PARIS — Leon Gautier, the last surviving member of an elite French unit that joined U.S. and other Allied forces in the 1944 D-Day invasion to wrest Normandy from Nazi control, has died. He was 100.
The death was announced Monday by Romain Bail, the mayor of Ouistreham, an English Channel coastal community where Allies landed on June 6, 1944, and where Gautier lived out his last years. Details were not released. A special tribute ceremony is expected.
Gautier was a nationally known figure and met with President Emmanuel Macron as part of commemorations for the 79th anniversary of D-Day last month.
He and his comrades in the Kieffer Commando unit were among the first waves of Allied troops to storm the heavily defended beaches of Nazi-occupied northern France, beginning the liberation of western Europe.

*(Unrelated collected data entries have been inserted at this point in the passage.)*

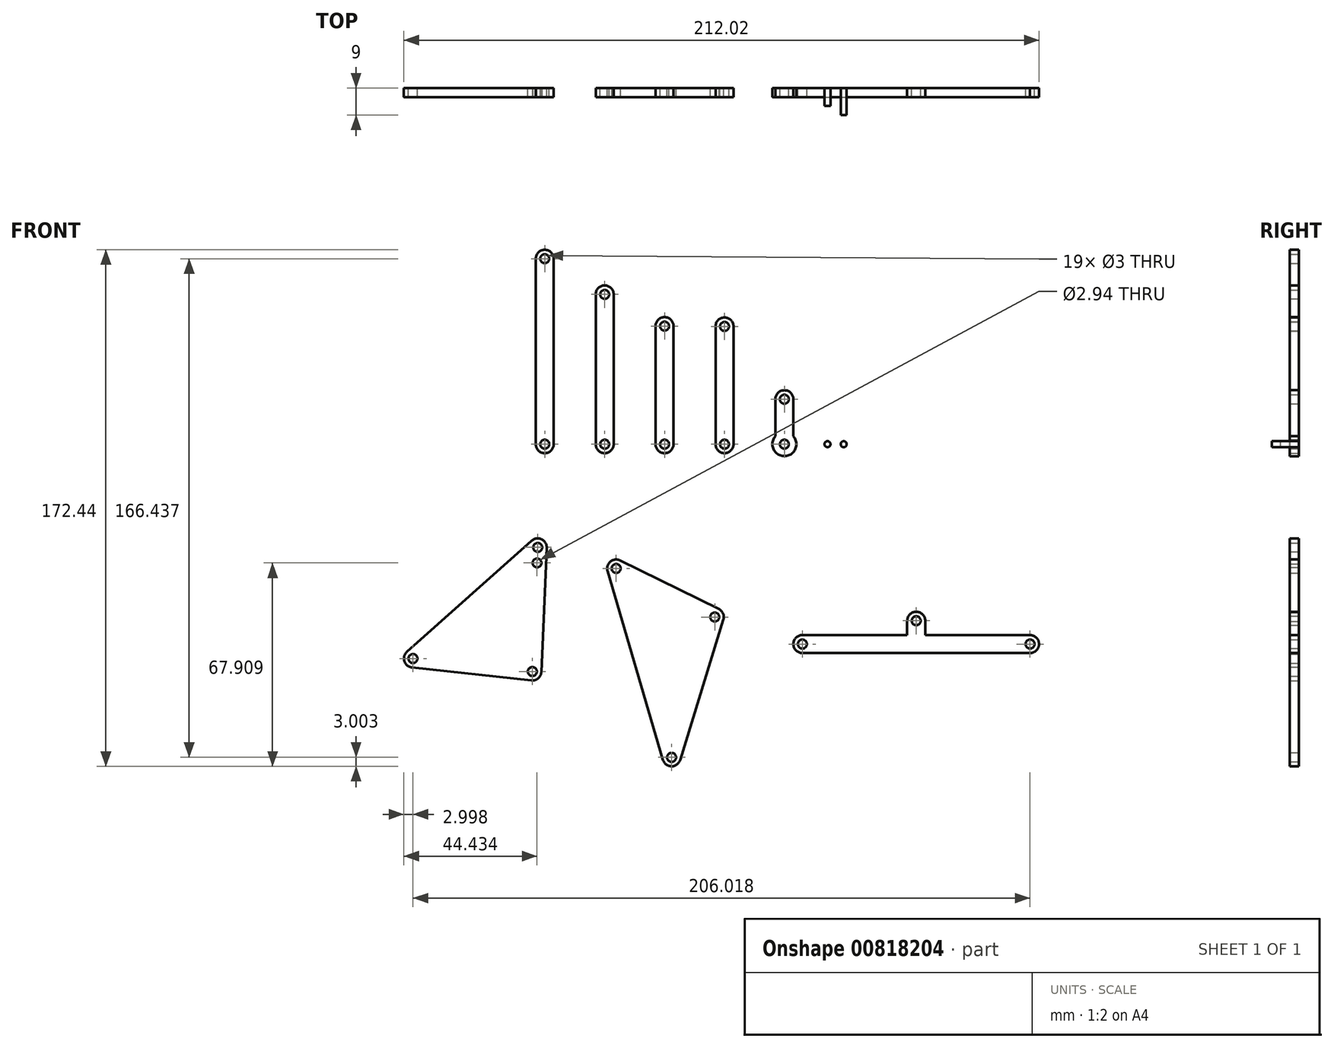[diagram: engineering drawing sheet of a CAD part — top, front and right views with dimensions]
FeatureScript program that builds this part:
annotation { "Feature Type Name" : "Feature", "Feature Type Description" : "" }
export const myFeature = defineFeature(function(context is Context, id is Id, definition is map)
    precondition{}
    {
        {
            var Q0;
            Q0=qCreatedBy(makeId("Front.planeOp"),FACE);
            var sketch = newSketch(context, id + "F0", { "sketchPlane" : qUnion([Q0])});
            skArc(sketch, "E0", {"start": v(-7, 15) * mm, "mid": v(-10, 18) * mm, "end": v(-13, 15) * mm});
            skLineSegment(sketch, "E1", {"start": v(-13, 15) * mm, "end": v(-13, 2.65) * mm});
            skLineSegment(sketch, "E2", {"start": v(-7, 15) * mm, "end": v(-7, 2.65) * mm});
            skCircle(sketch, "E3", {"center": v(-10, 15) * mm, "radius": 1.5 * mm});
            skCircle(sketch, "E4", {"center": v(-10, 0) * mm, "radius": 1.5 * mm});
            skArc(sketch, "E5", {"start": v(-33, 0) * mm, "mid": v(-30, -3) * mm, "end": v(-27, 0) * mm});
            skArc(sketch, "E6", {"start": v(-27, 39.3) * mm, "mid": v(-30, 42.3) * mm, "end": v(-33, 39.3) * mm});
            skLineSegment(sketch, "E7", {"start": v(-33, 39.3) * mm, "end": v(-33, 0) * mm});
            skLineSegment(sketch, "E8", {"start": v(-27, 39.3) * mm, "end": v(-27, 0) * mm});
            skCircle(sketch, "E9", {"center": v(-30, 39.3) * mm, "radius": 1.5 * mm});
            skCircle(sketch, "E10", {"center": v(-30, 0) * mm, "radius": 1.5 * mm});
            skArc(sketch, "E11", {"start": v(-53, 0) * mm, "mid": v(-50, -3) * mm, "end": v(-47, 0) * mm});
            skArc(sketch, "E12", {"start": v(-47, 39.4) * mm, "mid": v(-50, 42.4) * mm, "end": v(-53, 39.4) * mm});
            skLineSegment(sketch, "E13", {"start": v(-53, 39.4) * mm, "end": v(-53, 0) * mm});
            skLineSegment(sketch, "E14", {"start": v(-47, 39.4) * mm, "end": v(-47, 0) * mm});
            skCircle(sketch, "E15", {"center": v(-50, 39.4) * mm, "radius": 1.5 * mm});
            skCircle(sketch, "E16", {"center": v(-50, 0) * mm, "radius": 1.5 * mm});
            skArc(sketch, "E17", {"start": v(-73, 0) * mm, "mid": v(-70, -3) * mm, "end": v(-67, 0) * mm});
            skArc(sketch, "E18", {"start": v(-67, 50) * mm, "mid": v(-70, 53) * mm, "end": v(-73, 50) * mm});
            skLineSegment(sketch, "E19", {"start": v(-73, 50) * mm, "end": v(-73, 0) * mm});
            skLineSegment(sketch, "E20", {"start": v(-67, 50) * mm, "end": v(-67, 0) * mm});
            skCircle(sketch, "E21", {"center": v(-70, 50) * mm, "radius": 1.5 * mm});
            skCircle(sketch, "E22", {"center": v(-70, 0) * mm, "radius": 1.5 * mm});
            skArc(sketch, "E23", {"start": v(-93, 0) * mm, "mid": v(-90, -3) * mm, "end": v(-87, 0) * mm});
            skArc(sketch, "E24", {"start": v(-87, 61.9) * mm, "mid": v(-90, 64.9) * mm, "end": v(-93, 61.9) * mm});
            skLineSegment(sketch, "E25", {"start": v(-93, 61.9) * mm, "end": v(-93, 0) * mm});
            skLineSegment(sketch, "E26", {"start": v(-87, 61.9) * mm, "end": v(-87, 0) * mm});
            skCircle(sketch, "E27", {"center": v(-90, 61.9) * mm, "radius": 1.5 * mm});
            skCircle(sketch, "E28", {"center": v(-90, 0) * mm, "radius": 1.5 * mm});
            skLineSegment(sketch, "E29", {"start": v(-94.15, -75.92) * mm, "end": v(-92.35, -34.46) * mm, "construction": true});
            skLineSegment(sketch, "E30", {"start": v(-92.35, -34.46) * mm, "end": v(-134.01, -71.58) * mm, "construction": true});
            skLineSegment(sketch, "E31", {"start": v(-134.01, -71.58) * mm, "end": v(-94.15, -75.92) * mm, "construction": true});
            skLineSegment(sketch, "E32", {"start": v(-66.17, -41.5) * mm, "end": v(-33.24, -57.7) * mm, "construction": true});
            skPoint(sketch, "E32.startSnap0", {"position": v(-50, -3) * mm});
            skLineSegment(sketch, "E33", {"start": v(-33.24, -57.7) * mm, "end": v(-47.66, -104.54) * mm, "construction": true});
            skLineSegment(sketch, "E34", {"start": v(-47.66, -104.54) * mm, "end": v(-66.17, -41.5) * mm, "construction": true});
            skArc(sketch, "E35", {"start": v(-89.35, -34.58) * mm, "mid": v(-91.07, -31.74) * mm, "end": v(-94.35, -32.22) * mm});
            skArc(sketch, "E36", {"start": v(-94.47, -78.9) * mm, "mid": v(-92.2, -78.2) * mm, "end": v(-91.15, -76.05) * mm});
            skArc(sketch, "E37", {"start": v(-136, -69.34) * mm, "mid": v(-136.87, -72.5) * mm, "end": v(-134.34, -74.56) * mm});
            skLineSegment(sketch, "E38.0", {"start": v(-94.35, -32.22) * mm, "end": v(-136, -69.34) * mm});
            skLineSegment(sketch, "E39.0", {"start": v(-91.15, -76.05) * mm, "end": v(-89.35, -34.58) * mm});
            skLineSegment(sketch, "E40.0", {"start": v(-134.34, -74.56) * mm, "end": v(-94.47, -78.9) * mm});
            skCircle(sketch, "E41", {"center": v(-134.01, -71.58) * mm, "radius": 1.5 * mm});
            skCircle(sketch, "E42", {"center": v(-92.35, -34.46) * mm, "radius": 1.5 * mm});
            skCircle(sketch, "E43", {"center": v(-94.15, -75.92) * mm, "radius": 1.5 * mm});
            skArc(sketch, "E44", {"start": v(-64.84, -38.8) * mm, "mid": v(-68.1, -39.2) * mm, "end": v(-69.04, -42.34) * mm});
            skArc(sketch, "E45", {"start": v(-50.54, -105.38) * mm, "mid": v(-47.68, -107.54) * mm, "end": v(-44.8, -105.42) * mm});
            skArc(sketch, "E46", {"start": v(-30.37, -58.59) * mm, "mid": v(-30.49, -56.52) * mm, "end": v(-31.91, -55.02) * mm});
            skLineSegment(sketch, "E47.0", {"start": v(-50.54, -105.38) * mm, "end": v(-69.04, -42.34) * mm});
            skLineSegment(sketch, "E48.0", {"start": v(-64.84, -38.8) * mm, "end": v(-31.91, -55.02) * mm});
            skLineSegment(sketch, "E49.0", {"start": v(-30.37, -58.59) * mm, "end": v(-44.8, -105.42) * mm});
            skCircle(sketch, "E50", {"center": v(-66.17, -41.5) * mm, "radius": 1.5 * mm});
            skCircle(sketch, "E51", {"center": v(-33.24, -57.7) * mm, "radius": 1.5 * mm});
            skCircle(sketch, "E52", {"center": v(-47.66, -104.54) * mm, "radius": 1.5 * mm});
            skLineSegment(sketch, "E53", {"start": v(-4, -66.74) * mm, "end": v(34, -66.74) * mm, "construction": true});
            skLineSegment(sketch, "E54", {"start": v(34, -66.74) * mm, "end": v(72, -66.74) * mm, "construction": true});
            skLineSegment(sketch, "E55", {"start": v(34, -66.74) * mm, "end": v(34, -58.94) * mm, "construction": true});
            skArc(sketch, "E56", {"start": v(-4, -63.74) * mm, "mid": v(-7, -66.74) * mm, "end": v(-4, -69.74) * mm});
            skArc(sketch, "E57", {"start": v(72, -69.74) * mm, "mid": v(75, -66.7) * mm, "end": v(71.93, -63.74) * mm});
            skArc(sketch, "E58", {"start": v(37, -58.94) * mm, "mid": v(34, -55.94) * mm, "end": v(31, -58.94) * mm});
            skLineSegment(sketch, "E59", {"start": v(-4, -69.74) * mm, "end": v(72, -69.74) * mm});
            skLineSegment(sketch, "E60", {"start": v(-4, -63.74) * mm, "end": v(31, -63.74) * mm});
            skLineSegment(sketch, "E61", {"start": v(31, -58.94) * mm, "end": v(31, -63.74) * mm});
            skLineSegment(sketch, "E62", {"start": v(71.93, -63.74) * mm, "end": v(37, -63.74) * mm});
            skLineSegment(sketch, "E63", {"start": v(37, -58.94) * mm, "end": v(37, -63.74) * mm});
            skCircle(sketch, "E64", {"center": v(34, -58.94) * mm, "radius": 1.5 * mm});
            skCircle(sketch, "E65", {"center": v(72, -66.74) * mm, "radius": 1.5 * mm});
            skCircle(sketch, "E66", {"center": v(-4, -66.74) * mm, "radius": 1.5 * mm});
            skArc(sketch, "E67", {"start": v(-13, 2.65) * mm, "mid": v(-10, -4) * mm, "end": v(-7, 2.65) * mm});
            skCircle(sketch, "E68", {"center": v(-92.58, -39.63) * mm, "radius": 1.47 * mm});
            skSolve(sketch);
        }
        {
            assignVariable(context, id + "F1", {"name" : "thinkress", "anyValue" : 3});
        }
        {
            var Q0;
            Q0=makeQuery(id+"F0.imprint","IMPRINT",FACE,{"disambiguationData":[TD([[makeQuery(id+"F0.imprint","IMPRINT",EDGE,{"derivedFrom":sQuery(id+"F0.wireOp",EDGE,"E35")}),1.0]])]});
            var Q1;
            Q1=makeQuery(id+"F0.imprint","IMPRINT",FACE,{"disambiguationData":[TD([[makeQuery(id+"F0.imprint","IMPRINT",EDGE,{"derivedFrom":sQuery(id+"F0.wireOp",EDGE,"E44")}),1.0]])]});
            var Q2;
            Q2=makeQuery(id+"F0.imprint","IMPRINT",FACE,{"disambiguationData":[TD([[makeQuery(id+"F0.imprint","IMPRINT",EDGE,{"derivedFrom":sQuery(id+"F0.wireOp",EDGE,"E23")}),1.0]])]});
            var Q3;
            Q3=makeQuery(id+"F0.imprint","IMPRINT",FACE,{"disambiguationData":[TD([[makeQuery(id+"F0.imprint","IMPRINT",EDGE,{"derivedFrom":sQuery(id+"F0.wireOp",EDGE,"E17")}),1.0]])]});
            var Q4;
            Q4=makeQuery(id+"F0.imprint","IMPRINT",FACE,{"disambiguationData":[TD([[makeQuery(id+"F0.imprint","IMPRINT",EDGE,{"derivedFrom":sQuery(id+"F0.wireOp",EDGE,"E11")}),1.0]])]});
            var Q5;
            Q5=makeQuery(id+"F0.imprint","IMPRINT",FACE,{"disambiguationData":[TD([[makeQuery(id+"F0.imprint","IMPRINT",EDGE,{"derivedFrom":sQuery(id+"F0.wireOp",EDGE,"E5")}),1.0]])]});
            var Q6;
            Q6=makeQuery(id+"F0.imprint","IMPRINT",FACE,{"disambiguationData":[TD([[makeQuery(id+"F0.imprint","IMPRINT",EDGE,{"derivedFrom":sQuery(id+"F0.wireOp",EDGE,"EmJazmCR-fPvo-Zdi6-Hvz8-qesBlYHY8SAY")}),1.0]])]});
            var Q7;
            Q7=makeQuery(id+"F0.imprint","IMPRINT",FACE,{"disambiguationData":[TD([[makeQuery(id+"F0.imprint","IMPRINT",EDGE,{"derivedFrom":sQuery(id+"F0.wireOp",EDGE,"E56")}),1.0]])]});
            var Q8;
            Q8=makeQuery(id+"F0.imprint","IMPRINT",FACE,{"disambiguationData":[TD([[makeQuery(id+"F0.imprint","IMPRINT",EDGE,{"derivedFrom":sQuery(id+"F0.wireOp",EDGE,"E0")}),1.0]])]});
            extrude(context, id + "F2", {"entities" : qUnion([Q0, Q1, Q2, Q3, Q4, Q5, Q6, Q7, Q8]), "depth" : (getVariable(context, 'thinkress')) * mm, "offsetDistance" : 25 * mm});
        }
        {
            var Q0;
            Q0=qCreatedBy(makeId("Front.planeOp"),FACE);
            var sketch = newSketch(context, id + "F3", { "sketchPlane" : qUnion([Q0])});
            skCircle(sketch, "E69", {"center": v(4.4, 0) * mm, "radius": 1 * mm});
            skCircle(sketch, "E70", {"center": v(9.8, 0) * mm, "radius": 1 * mm});
            skSolve(sketch);
        }
        {
            var Q0;
            Q0=makeQuery(id+"F3.imprint","IMPRINT",FACE,{"disambiguationData":[TD([[makeQuery(id+"F3.imprint","IMPRINT",EDGE,{"derivedFrom":sQuery(id+"F3.wireOp",EDGE,"E69")}),1.0]])]});
            extrude(context, id + "F4", {"entities" : qUnion([Q0]), "depth" : (getVariable(context, 'thinkress') * 2) * mm, "offsetDistance" : 25 * mm});
        }
        {
            var Q0;
            Q0=makeQuery(id+"F3.imprint","IMPRINT",FACE,{"disambiguationData":[TD([[makeQuery(id+"F3.imprint","IMPRINT",EDGE,{"derivedFrom":sQuery(id+"F3.wireOp",EDGE,"E70")}),1.0]])]});
            extrude(context, id + "F5", {"entities" : qUnion([Q0]), "depth" : (getVariable(context, 'thinkress') * 3) * mm, "offsetDistance" : 25 * mm});
        }
    });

The commandos spent 78 days straight on the front lines, in ever-dwindling numbers.
Of the 177 who waded ashore on the morning of June 6, 1944, just two dozen escaped death or injury, Gautier among them.
He later injured his left ankle jumping off a train and was forced to sit out much of the rest of the war. His ankle remained painfully swollen for the rest of his long life.
In the huge D-Day invasion force made up largely of American, British and Canadian soldiers, French Capt. Philippe Kieffer’s commandos ensured that France had feats to be proud of too, after the dishonor of its Nazi occupation, when some chose to collaborate with Adolf Hitler’s forces.